The tour concept was inspired by Brandi’s interest in challenging museum conventions and the power dynamics between institutions and their audiences. According to him, the act is less about insulting individuals and more about provoking self-reflection. He says that the contempt he projects is directed not at bodies but at “an inferred ignorance” even if that ignorance may not exist. By making visitors feel uncertain or small, he forces them into the role of learner in a raw way.
Kunstpalast’s director, Felix Krämer, has described the tour as part of a broader strategy to attract younger, less-traditional audiences and to offer new formats of museum engagement. In a cultural moment where art institutions face the dual challenges of relevance and participation, the “Grumpy Guide” model provides a twist: rather than soothing or guiding, it unsettles and disrupts.
The tour’s content also berates curatorial decisions. For instance Langelinck rails against exhibits he perceives as lacking coherence, using derisive comments to question the logic of certain displays such as a painting paired with a modern photograph. His act toggles between mocking visitors for reflecting back a cultural elite and lambasting the museum for catering to social-media aesthetics. “You may as well have walked into a furniture shop,” he exclaims at one exhibit.
Not all guests walk away smiling, but many do. One visitor admitted that despite being singled out and scolded, she found the experience “very funny and clever,” describing it as a welcome departure from the typical “oh how lovely” museum visit. Indeed the wide-ranging comments suggest it succeeds in part because it disrupts comfort.
On a broader level, the success of the tour spotlights changing dynamics in how museums interact with audiences in the 21st century. Traditional modes of museum education quiet rooms, audio tours, docents speaking softly are now being supplemented by experiential formats, immersive theatre and participatory critique. In Europe many institutions are experimenting with similarly disruptive formats from nudist gallery evenings to tours in socks only. The Kunstpalast tour shows how an institution can sanction discomfort as content.

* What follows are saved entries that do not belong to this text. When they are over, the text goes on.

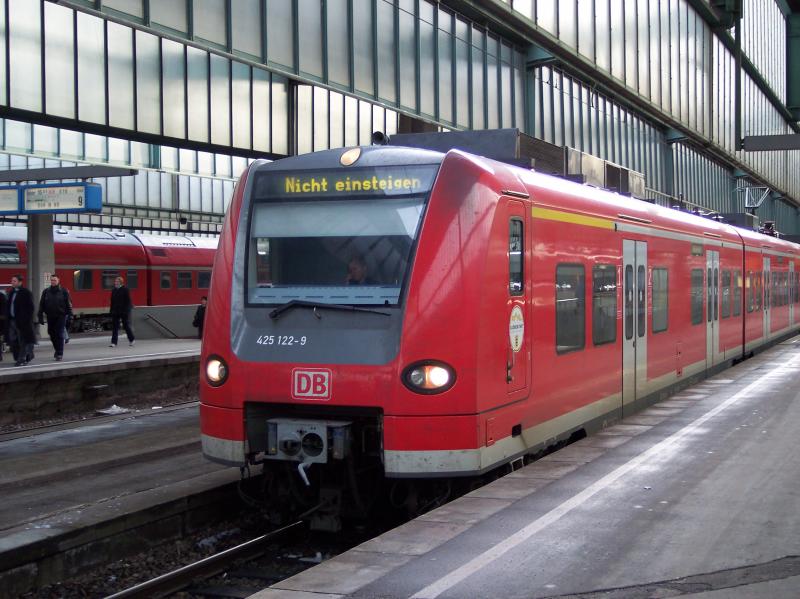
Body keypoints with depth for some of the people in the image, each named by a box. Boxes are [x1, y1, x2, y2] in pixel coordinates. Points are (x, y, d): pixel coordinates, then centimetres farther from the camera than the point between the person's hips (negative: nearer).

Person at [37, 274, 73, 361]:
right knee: (52, 334, 11)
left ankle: (59, 354, -3)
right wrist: (40, 316, 2)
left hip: (61, 316, -4)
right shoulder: (46, 292, 7)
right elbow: (41, 305, 8)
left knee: (59, 335, -7)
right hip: (50, 317, 4)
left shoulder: (64, 291, -1)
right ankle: (57, 350, 32)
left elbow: (68, 304, -1)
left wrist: (70, 315, -8)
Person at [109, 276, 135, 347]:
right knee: (114, 327, 0)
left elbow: (128, 301, -10)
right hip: (115, 312, 5)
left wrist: (126, 310, -16)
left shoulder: (125, 290, -7)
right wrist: (111, 311, 9)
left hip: (124, 312, -5)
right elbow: (112, 301, 14)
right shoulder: (113, 290, 10)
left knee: (126, 326, 3)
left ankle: (132, 339, 23)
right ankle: (114, 343, 0)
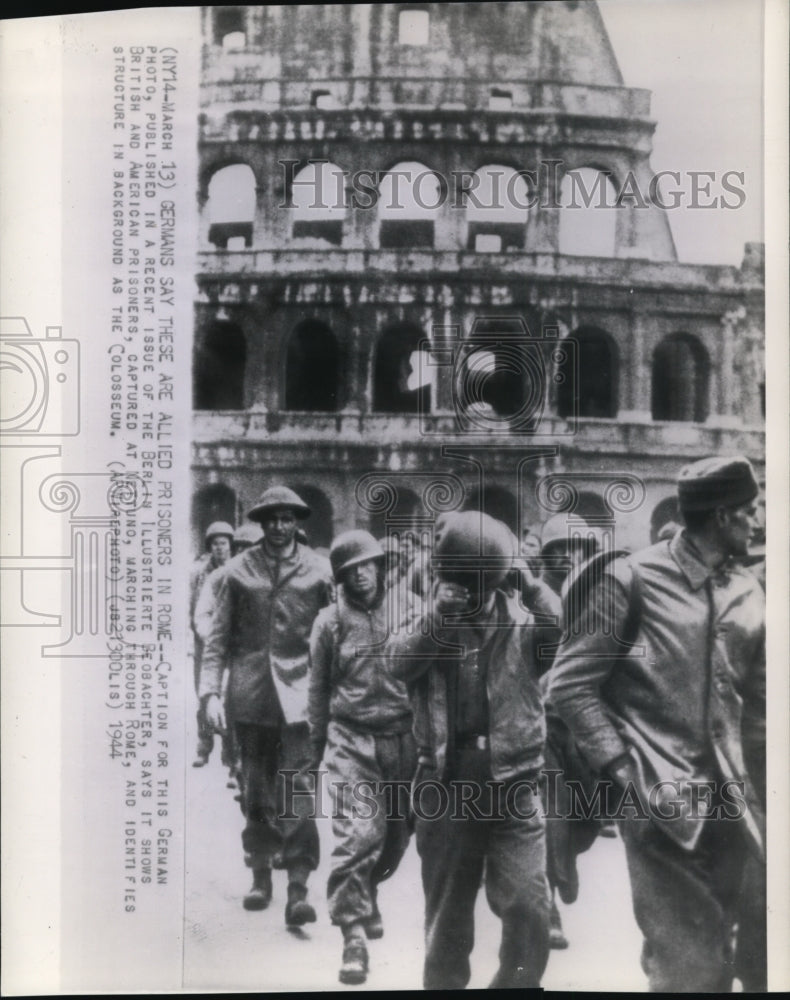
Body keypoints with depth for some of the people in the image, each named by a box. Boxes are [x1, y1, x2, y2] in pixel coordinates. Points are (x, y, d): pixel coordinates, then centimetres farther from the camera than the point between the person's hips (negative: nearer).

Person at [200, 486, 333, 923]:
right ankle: (261, 875, 26)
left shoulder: (317, 570, 2)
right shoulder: (240, 571, 5)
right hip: (250, 695, 2)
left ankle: (298, 890, -4)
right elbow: (219, 636, 7)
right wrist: (211, 692, -1)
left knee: (297, 795, -8)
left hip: (298, 694, -2)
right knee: (256, 792, 11)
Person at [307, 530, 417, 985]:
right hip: (352, 739, -2)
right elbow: (319, 688, 9)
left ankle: (365, 899, 39)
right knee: (358, 835, -13)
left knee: (395, 835, 13)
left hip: (404, 738, 2)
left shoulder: (409, 608, -1)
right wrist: (316, 747, 13)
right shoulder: (331, 621, 1)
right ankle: (355, 933, -6)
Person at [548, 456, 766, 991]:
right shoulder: (634, 578, -7)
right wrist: (619, 764, -11)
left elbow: (758, 701, 16)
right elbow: (570, 682, -6)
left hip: (730, 796, 5)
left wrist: (758, 786, 12)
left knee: (759, 950, 8)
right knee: (691, 964, -1)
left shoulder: (748, 592, 8)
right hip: (661, 795, -5)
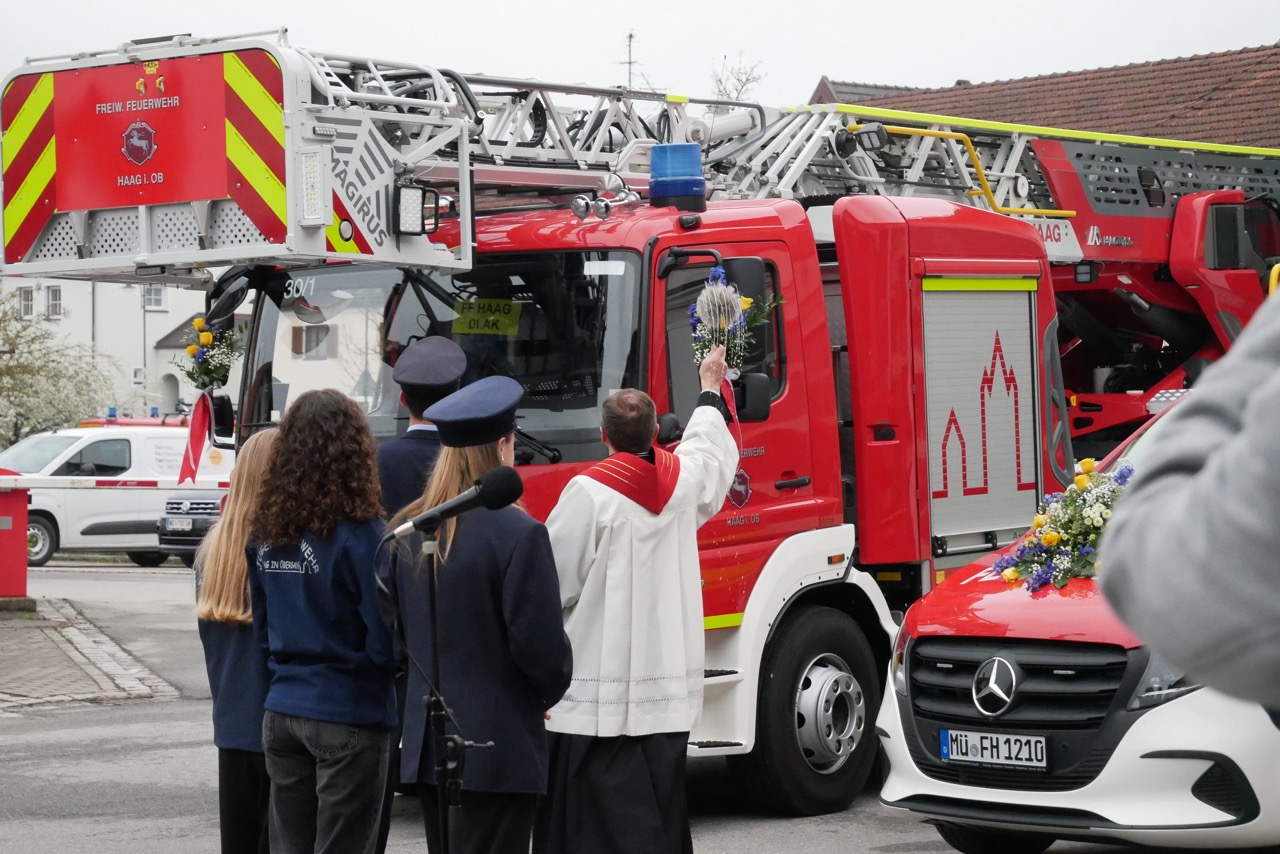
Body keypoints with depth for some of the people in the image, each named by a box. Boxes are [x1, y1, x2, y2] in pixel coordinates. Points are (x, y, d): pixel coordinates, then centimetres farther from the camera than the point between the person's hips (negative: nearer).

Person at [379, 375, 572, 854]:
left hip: (426, 742, 7)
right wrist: (551, 692, 5)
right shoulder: (518, 533, -16)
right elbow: (540, 640, -14)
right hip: (499, 747, -7)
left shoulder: (405, 531, 5)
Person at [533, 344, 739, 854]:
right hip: (668, 692, 6)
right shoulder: (684, 481, 5)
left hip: (597, 691, -6)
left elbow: (556, 582, -11)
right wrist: (711, 389, 48)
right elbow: (711, 448, 29)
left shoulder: (589, 492, -12)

For those wary of being insulted for their ignorance of Rubens or fan-favorite sculptures, the “Grumpy Guide” may sound intimidating but that is precisely the point. Brandi and Krämer suggest that sometimes feeling exposed or challenged is part of learning. The performance hinges on vulnerability: acknowledging that art can confuse, institutions can stumble and visitors can feel out of place and making that tension explicit.
In the end the immaculately poised galleries of the Kunstpalast are still there masterpieces on the wall, centuries of artistic effort and echoes of history. What has changed is the tone. For one evening, the quiet gaze becomes a quip, the pedestal becomes a provocation and the visitor becomes subject. The “Grumpy Guide” might make one feel “as ignorant as possible,” but in doing so it also opens a space for curiosity, play and reflection in an unlikely form.